Comparison to other datasets¶

Table 1 Comparing available IDS datasets based on the dataset evaluation framework. Sharafaldin et al. (2017). demonstrates the importance of the CICIDS2017 for the Ethical Hacking research community, as it directly compares it to other existing intrusion detection datasets, clearly revealing where previous datasets are lacking and how the present dataset fits more criteria that are important for studying network attacks.

Table from Sharafaldin et al. (2017). This table outlines the identified Intrusion Detection datasets from previous studies compared on a taxonomy with 21 unique characteristics. CICIDS2017 contains nearly all characteristics, whereas the other datasets do not appear to be as comprehensive according to the authors. The rows denote the relevant dataset and the columns refer to each specific criterion.

Comparing available IDS datasets based on the dataset evaluation framework. Sharafaldin et al. (2017).¶
	Network	Traffic	Label.	Interact.	Captu.	Protocols					Attack							Ano.	Heter.	Feat.	Meta.
						HTTP	HTTPS	SSH	FTP	Email	Browser	Bforce	DoS	Scan	Bdoor	DNS	Other
DARPA	✅	❌	✅	✅	✅	✅	❌	✅	✅	❌	✅	✅	✅	❌	❌	✅	❌	❌	❌	✅	✅
KDD’99	✅	❌	✅	✅	✅	✅	❌	✅	✅	❌	✅	✅	✅	❌	❌	✅	❌	❌	✅	✅	✅
DEFCON	❌	❌	❌	✅	✅	❌	✅	❌	❌	❌	❌	❌	✅	✅	❌	✅	?	❌	❌	❌	❌
CAIDA	✅	✅	❌	❌	❌	?	?	?	?	❌	❌	❌	✅	✅	❌	✅	✅	❌	❌	✅	❌
LBNL	✅	✅	❌	❌	❌	✅	❌	✅	❌	?	?	?	✅	?	?	?	✅	❌	❌	❌	❌
CDX	❌	❌	❌	✅	✅	❌	✅	✅	✅	❌	❌	✅	✅	❌	✅	?	?	❌	❌	❌	❌
KYOTO	✅	❌	✅	✅	✅	✅	✅	✅	✅	✅	✅	✅	✅	✅	✅	✅	❌	❌	✅	✅	✅
TWENTE	✅	✅	✅	✅	✅	❌	✅	✅	❌	❌	✅	❌	✅	❌	❌	✅	?	?	❌	✅	❌
UMASS	✅	❌	✅	❌	✅	❌	❌	❌	❌	❌	❌	❌	❌	❌	❌	✅	?	?	❌	❌	❌
ISCX	✅	❌	✅	✅	✅	❌	✅	✅	✅	✅	✅	✅	✅	✅	✅	❌	✅	❌	✅	❌	✅
ADFA	✅	✅	✅	✅	✅	❌	✅	✅	✅	✅	✅	❌	❌	✅	❌	✅	❌	?	❌	✅	✅
ISOT	✅	✅	✅	✅	✅	❌	❌	❌	✅	❌	❌	❌	❌	❌	❌	✅	✅	❌	❌	✅	❌
SSHCure	✅	✅	✅	✅	❌	❌	✅	❌	❌	❌	✅	❌	❌	❌	❌	❌	❌	❌	❌	✅	❌
CTU-13	✅	✅	✅	✅	✅	❌	❌	❌	❌	✅	❌	✅	✅	✅	❌	✅	❌	❌	✅	✅	✅
UGR’16	✅	✅	✅	✅	✅	✅	✅	✅	✅	❌	❌	✅	❌	✅	❌	✅	✅	❌	❌	✅	✅
CICIDS	✅	✅	✅	✅	✅	✅	✅	✅	✅	✅	✅	✅	✅	✅	✅	✅	✅	❌	✅	✅	✅

Overall, the presented dataset is the only one that exhibits most of the characteristics the authors deemed fit for building the ideal IDS dataset, compared to other publically available datasets.
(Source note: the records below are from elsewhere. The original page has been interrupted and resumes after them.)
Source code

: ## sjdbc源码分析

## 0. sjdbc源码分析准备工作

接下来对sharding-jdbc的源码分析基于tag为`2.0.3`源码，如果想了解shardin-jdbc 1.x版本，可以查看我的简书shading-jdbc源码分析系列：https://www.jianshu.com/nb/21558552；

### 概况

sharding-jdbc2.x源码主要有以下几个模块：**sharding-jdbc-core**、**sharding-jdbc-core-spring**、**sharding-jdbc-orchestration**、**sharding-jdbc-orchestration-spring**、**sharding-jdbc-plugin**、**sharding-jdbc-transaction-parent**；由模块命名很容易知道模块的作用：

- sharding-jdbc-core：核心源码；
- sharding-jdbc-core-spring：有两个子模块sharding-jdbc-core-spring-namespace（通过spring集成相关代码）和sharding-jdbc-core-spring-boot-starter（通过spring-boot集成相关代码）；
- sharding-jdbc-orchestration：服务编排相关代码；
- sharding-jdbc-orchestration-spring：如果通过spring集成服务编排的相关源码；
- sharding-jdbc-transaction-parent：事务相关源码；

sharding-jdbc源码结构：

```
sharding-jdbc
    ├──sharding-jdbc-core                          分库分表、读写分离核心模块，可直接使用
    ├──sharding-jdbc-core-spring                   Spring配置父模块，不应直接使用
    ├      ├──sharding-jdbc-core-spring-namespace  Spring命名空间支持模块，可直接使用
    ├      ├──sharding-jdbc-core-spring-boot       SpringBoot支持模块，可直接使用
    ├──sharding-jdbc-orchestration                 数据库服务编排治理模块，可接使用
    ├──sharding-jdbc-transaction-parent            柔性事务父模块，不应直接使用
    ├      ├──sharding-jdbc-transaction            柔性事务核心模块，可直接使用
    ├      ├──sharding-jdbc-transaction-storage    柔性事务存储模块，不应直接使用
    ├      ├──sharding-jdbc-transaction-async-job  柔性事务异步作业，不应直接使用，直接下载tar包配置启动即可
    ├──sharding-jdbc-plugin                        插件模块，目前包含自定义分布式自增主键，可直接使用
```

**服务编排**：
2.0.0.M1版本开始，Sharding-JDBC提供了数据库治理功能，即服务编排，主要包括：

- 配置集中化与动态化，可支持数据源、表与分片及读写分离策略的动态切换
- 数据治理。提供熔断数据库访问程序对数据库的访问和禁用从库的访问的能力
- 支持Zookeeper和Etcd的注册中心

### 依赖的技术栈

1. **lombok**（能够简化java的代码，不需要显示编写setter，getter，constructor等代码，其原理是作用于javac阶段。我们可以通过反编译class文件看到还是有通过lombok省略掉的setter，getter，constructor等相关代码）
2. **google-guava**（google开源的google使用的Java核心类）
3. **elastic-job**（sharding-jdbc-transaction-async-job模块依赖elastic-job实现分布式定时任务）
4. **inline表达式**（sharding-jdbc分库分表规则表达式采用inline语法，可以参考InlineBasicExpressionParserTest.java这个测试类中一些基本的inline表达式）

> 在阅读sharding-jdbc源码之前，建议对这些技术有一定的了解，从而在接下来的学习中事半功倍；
Specifically, this dataset is the only one that offers:

Complete Traffic - having multiple victim machines based on real user profiles and real attacks
Labelled Dataset - as described from the attack timings and machines
Complete Interaction - dataset contains internal and intranet traffic between attackers and victims
Complete Capture - all incoming and outgoing data captures through the use of the mirror port on victim network
Available Protocols - dataset contains all commonly available protocols such as HTTP, HTTPS, FTP, SSH and email protocols.
Attack Diversity - complete dataset contains a healthy mix of attacks that are Web based, Brute force, DoS, DDoS, Infiltration, Heart-bleed, Bot and Scan already covered in this dataset.
Heterogeneity - the authors capture the network traffic from the main switch and memory dump and system calls from all victim machines during the attacks execution
Feature Set - is provided by extracting more than 80 network flow features from the generated network traffic and delivering the network flow dataset as a CSV file.
Metadata - extensive explanation and detail of the dataset is provided.

References¶

Iman Sharafaldin, Arash Habibi Lashkari, and Ali A. Ghorbani, “Toward Generating a New Intrusion Detection Dataset and Intrusion Traffic Characterization”, 4th International Conference on Information Systems Security and Privacy (ICISSP), Portugal, January 2018

Iman Sharafaldin, et al. “BotViz: A memory forensic-based botnet detection and visualization approach.” 2017 International Carnahan Conference on Security Technology (ICCST). IEEE, 2017.